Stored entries
◇ ◇ ◇

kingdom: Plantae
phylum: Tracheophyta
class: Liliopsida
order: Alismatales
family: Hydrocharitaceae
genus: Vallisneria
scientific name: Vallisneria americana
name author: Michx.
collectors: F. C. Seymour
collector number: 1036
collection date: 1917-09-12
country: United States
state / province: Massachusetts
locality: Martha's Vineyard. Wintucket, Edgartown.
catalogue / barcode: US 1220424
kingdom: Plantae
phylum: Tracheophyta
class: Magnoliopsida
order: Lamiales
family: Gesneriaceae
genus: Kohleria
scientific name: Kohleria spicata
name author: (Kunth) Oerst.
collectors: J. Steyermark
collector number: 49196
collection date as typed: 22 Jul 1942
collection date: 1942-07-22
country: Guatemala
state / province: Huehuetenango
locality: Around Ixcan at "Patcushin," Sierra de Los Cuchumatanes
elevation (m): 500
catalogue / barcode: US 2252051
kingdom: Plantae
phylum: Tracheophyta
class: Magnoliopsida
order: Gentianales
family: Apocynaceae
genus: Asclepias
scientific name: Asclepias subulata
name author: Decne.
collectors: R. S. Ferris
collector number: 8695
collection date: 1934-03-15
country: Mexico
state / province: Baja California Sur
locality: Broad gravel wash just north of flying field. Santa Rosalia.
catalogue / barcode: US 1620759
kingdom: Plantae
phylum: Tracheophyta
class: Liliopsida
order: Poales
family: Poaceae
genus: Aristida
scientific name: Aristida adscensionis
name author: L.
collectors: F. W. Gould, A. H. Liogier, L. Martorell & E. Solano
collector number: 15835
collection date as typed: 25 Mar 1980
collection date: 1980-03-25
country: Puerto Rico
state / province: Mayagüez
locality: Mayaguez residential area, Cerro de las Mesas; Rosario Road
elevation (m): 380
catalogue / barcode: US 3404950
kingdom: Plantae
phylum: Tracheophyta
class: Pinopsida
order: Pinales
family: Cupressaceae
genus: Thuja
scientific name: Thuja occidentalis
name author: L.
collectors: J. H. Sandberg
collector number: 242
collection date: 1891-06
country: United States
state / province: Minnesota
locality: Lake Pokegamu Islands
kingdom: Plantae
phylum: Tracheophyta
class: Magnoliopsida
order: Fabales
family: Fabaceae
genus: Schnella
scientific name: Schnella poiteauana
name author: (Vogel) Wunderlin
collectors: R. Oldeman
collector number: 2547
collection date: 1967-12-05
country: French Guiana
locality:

◇ ◇ ◇

_TASK DIRECTIONS_
How many lines in the items above contain the string "family"? Give only the number.

_RESPONSE FOR THIS EXERCISE_
6